A AUDIOVISÃO

VISÃO GERAL · O SOM QUE VEMOS SEM SABER

Michel Chion

Há um trabalhador invisível em todo filme. Ele temporaliza a imagem parada, decide para onde seus olhos correm, transforma um soco de mentira em dor de verdade — e nunca aparece nos créditos do que você sentiu. É o som. Chion desmonta a inocência de quem acredita ver uma coisa e ouvir outra, somando-as: na audiovisão, cada uma transfigura a outra num pacto que jamais consentimos por escrito. O olho leva o crédito; o ouvido fez o serviço. 1 + 1 não dá 2 — dá um terceiro sentido, que não existe em nenhum dos dois.

O Contrato Audiovisual

Você jura ver e ouvir em pistas separadas, somando-as no fim. Mente. Cada uma refaz a percepção da outra: troque o passo no cascalho por passo na neve e a mesma imagem vira outro mundo. A audiovisão é esse pacto que ninguém assinou — e do qual não há recurso.

Modelo mental: a cena não é registro da realidade; é um acordo de ilusão. 1 + 1 = 3.

O Valor Acrescentado

O som planta sentido e emoção que o espectador credita à imagem, convicto de que sempre estiveram ali. É o roubo perfeito: o ouvido executa, e o olho recebe os aplausos. O bom som é justamente o que não se nota — confunde-se com a própria tela.

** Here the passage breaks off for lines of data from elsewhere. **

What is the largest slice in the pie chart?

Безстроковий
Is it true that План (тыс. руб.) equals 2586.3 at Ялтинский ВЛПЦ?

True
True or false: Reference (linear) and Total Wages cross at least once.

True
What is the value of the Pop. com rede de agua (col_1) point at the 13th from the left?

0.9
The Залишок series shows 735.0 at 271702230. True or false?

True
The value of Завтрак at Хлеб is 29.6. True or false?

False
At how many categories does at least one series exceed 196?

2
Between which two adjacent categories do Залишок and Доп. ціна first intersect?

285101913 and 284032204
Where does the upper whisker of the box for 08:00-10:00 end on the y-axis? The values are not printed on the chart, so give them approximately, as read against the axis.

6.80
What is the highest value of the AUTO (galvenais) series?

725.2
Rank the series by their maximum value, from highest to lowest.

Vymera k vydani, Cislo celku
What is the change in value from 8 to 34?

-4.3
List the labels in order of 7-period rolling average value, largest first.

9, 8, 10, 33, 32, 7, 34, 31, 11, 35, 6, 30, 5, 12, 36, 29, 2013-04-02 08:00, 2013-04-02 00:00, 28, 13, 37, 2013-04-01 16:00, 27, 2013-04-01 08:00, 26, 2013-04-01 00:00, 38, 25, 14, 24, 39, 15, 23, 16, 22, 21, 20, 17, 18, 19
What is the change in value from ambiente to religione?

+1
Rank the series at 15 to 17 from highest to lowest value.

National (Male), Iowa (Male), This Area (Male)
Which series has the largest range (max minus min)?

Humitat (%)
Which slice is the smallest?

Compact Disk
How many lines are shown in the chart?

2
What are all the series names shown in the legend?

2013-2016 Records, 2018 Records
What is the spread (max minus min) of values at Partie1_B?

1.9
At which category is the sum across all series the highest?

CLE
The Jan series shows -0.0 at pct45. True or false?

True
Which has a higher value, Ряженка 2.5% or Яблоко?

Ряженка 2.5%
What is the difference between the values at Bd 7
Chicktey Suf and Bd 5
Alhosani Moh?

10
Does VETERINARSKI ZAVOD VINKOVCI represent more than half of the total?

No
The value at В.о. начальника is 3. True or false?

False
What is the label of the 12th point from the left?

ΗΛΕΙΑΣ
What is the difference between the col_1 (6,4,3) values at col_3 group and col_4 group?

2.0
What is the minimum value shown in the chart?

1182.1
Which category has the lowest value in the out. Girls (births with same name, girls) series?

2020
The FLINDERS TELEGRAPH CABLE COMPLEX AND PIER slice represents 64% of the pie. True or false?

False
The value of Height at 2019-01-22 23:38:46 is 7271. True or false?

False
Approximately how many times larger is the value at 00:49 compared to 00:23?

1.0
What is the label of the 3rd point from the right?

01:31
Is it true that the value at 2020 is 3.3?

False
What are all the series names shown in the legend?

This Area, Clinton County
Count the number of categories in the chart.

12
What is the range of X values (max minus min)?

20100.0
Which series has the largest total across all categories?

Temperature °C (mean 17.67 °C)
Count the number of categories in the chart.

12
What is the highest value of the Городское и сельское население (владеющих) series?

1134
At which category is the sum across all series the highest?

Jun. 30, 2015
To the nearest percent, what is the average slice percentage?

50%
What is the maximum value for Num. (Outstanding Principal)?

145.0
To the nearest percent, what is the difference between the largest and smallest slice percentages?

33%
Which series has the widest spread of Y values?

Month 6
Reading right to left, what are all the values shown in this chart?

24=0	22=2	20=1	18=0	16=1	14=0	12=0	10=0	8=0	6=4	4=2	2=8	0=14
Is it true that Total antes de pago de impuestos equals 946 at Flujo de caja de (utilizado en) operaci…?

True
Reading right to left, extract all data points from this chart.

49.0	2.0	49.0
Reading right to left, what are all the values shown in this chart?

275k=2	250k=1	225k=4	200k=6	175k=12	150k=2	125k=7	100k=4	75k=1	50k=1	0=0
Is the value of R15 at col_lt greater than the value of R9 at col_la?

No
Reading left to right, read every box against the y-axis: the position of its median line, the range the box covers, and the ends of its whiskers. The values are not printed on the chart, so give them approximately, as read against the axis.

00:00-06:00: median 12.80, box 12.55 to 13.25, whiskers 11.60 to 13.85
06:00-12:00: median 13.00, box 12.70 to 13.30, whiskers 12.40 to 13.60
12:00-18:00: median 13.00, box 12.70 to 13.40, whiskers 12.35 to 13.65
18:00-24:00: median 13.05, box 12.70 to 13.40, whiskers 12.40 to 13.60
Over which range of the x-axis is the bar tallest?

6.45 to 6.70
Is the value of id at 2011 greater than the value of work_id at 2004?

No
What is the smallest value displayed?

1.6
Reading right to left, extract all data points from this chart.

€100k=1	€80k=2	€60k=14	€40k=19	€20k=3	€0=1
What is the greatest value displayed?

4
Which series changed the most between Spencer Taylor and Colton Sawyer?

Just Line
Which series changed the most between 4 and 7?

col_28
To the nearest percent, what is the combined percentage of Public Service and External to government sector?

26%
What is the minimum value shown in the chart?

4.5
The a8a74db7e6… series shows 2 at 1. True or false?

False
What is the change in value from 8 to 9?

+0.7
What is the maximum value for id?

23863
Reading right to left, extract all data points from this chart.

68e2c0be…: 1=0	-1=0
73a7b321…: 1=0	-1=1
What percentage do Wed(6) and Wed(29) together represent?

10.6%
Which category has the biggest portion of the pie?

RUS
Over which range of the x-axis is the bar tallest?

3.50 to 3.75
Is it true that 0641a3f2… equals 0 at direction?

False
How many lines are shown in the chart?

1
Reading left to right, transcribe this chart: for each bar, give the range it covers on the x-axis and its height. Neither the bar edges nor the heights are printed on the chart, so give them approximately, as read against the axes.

Chave: quer medir o que o som faz? Corte-o. O que a imagem perde no silêncio era o valor que ele acrescentava.

A Síncrese

O cérebro solda na hora, à força, sem pedir licença, qualquer som a qualquer gesto que caiam no mesmo instante — ainda que nada os una de verdade. É a brecha que sustenta a dublagem, o foley, o soco que dói sem ter doído.

Regra: não persiga o ruído autêntico — acerte o tempo. A sincronia cola; a fonte fica livre.